If the enclosed proxy is executed and returned, or an internet or telephonic vote is delivered, that vote may nevertheless be revoked at any time prior to its use by written notification received by a trust, by the execution of a later-dated proxy, by a trust's receipt of a subsequent valid internet or telephonic vote, or by attending the Meeting and voting in person.

All proxies solicited by the Board of Trustees that are properly executed and received by the Secretary prior to the Meeting, and are not revoked, will be voted at the Meeting. Shares represented by such proxies will be voted in accordance with the instructions thereon. If no specification is made on a properly executed proxy, it will be voted FOR Proposals 1, 2, 3, and 4 and AGAINST Proposals 5 and 6. All shares that are voted and votes to ABSTAIN will be counted towards establishing a quorum, as will broker non-votes. (Broker non-votes are shares for which (i) the beneficial owner has not voted and (ii) the broker holding the shares does not have discretionary authority to vote on the particular matter.)

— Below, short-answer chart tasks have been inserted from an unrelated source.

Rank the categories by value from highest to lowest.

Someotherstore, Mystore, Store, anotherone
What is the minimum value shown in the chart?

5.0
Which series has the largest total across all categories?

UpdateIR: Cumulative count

With respect to fund shares held in Fidelity individual retirement accounts (including Traditional, Rollover, SEP, SARSEP, Roth and SIMPLE IRAs), the IRA Custodian will vote those shares for which it has received instructions from shareholders only in accordance with such instructions. If Fidelity IRA shareholders do not vote their shares, the IRA Custodian will vote their shares for them, in the same proportion as other Fidelity IRA shareholders have voted. For Fidelity fund investments in a Fidelity Series Fund, Fidelity generally will vote in a manner consistent with the recommendation of the Fidelity Series Fund's Board of Trustees on all proposals.

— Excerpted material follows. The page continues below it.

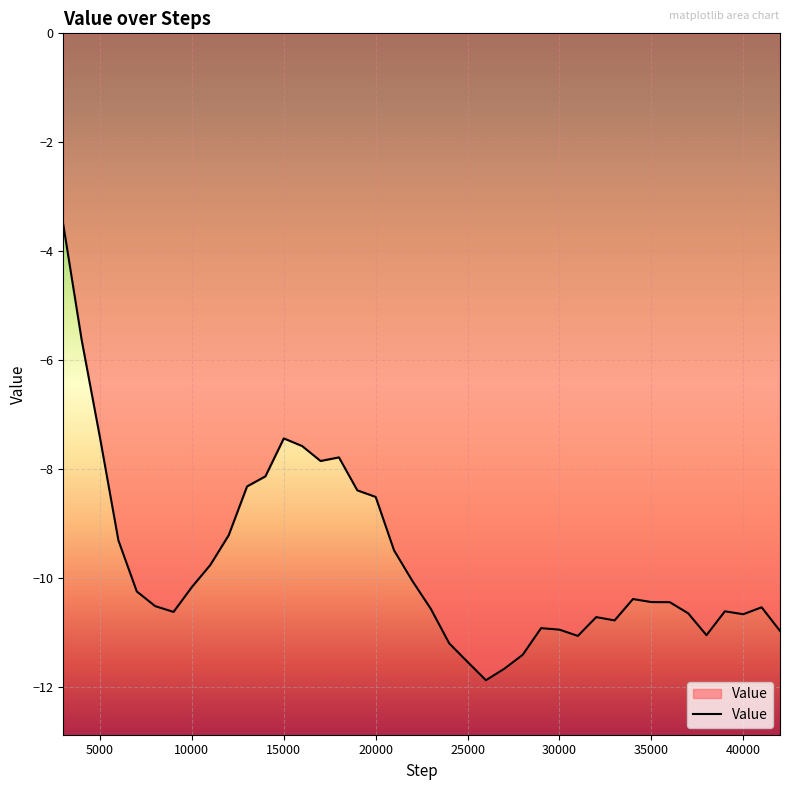

What is the smallest value displayed?

-11.9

With respect to Proposal 1, one-third of each trust's outstanding voting securities entitled to vote constitutes a quorum for the transaction of business at the Meeting. With respect to Proposals 2, 3, 4, 5, and 6, one-third of the impacted fund's outstanding voting securities entitled to vote constitutes a quorum for the transaction of business at the Meeting. If a quorum is not present at a Meeting, or if a quorum is present at a Meeting but sufficient votes to approve one or more of the proposed items are not received, or if other matters arise requiring shareholder attention, the persons named as proxy agents may propose one or more adjournments of the Meeting to permit further solicitation of proxies. Any such adjournment will require the affirmative vote of a majority of those shares present at the Meeting or represented by proxy. When voting on a proposed adjournment, the persons named as proxy agents will vote FOR the proposed adjournment all shares that they are entitled to vote with respect to each item, unless directed to vote AGAINST an item, in which case such shares will be voted AGAINST the proposed adjournment with respect to that item. However, if sufficient votes to achieve quorum on Proposals 5 and 6 have not been received, the persons named as proxy agents may vote in favor of a proposed adjournment with respect to those items. A shareholder vote may be taken on one or more of the items in this Proxy Statement prior to such adjournment if sufficient votes have been received and it is otherwise appropriate.

Shares of each fund and class, if applicable, issued and outstanding as of February 29, 2020 are indicated in Appendix E.

Information regarding record and/or beneficial ownership of each fund and class, as applicable, is included in Appendix F.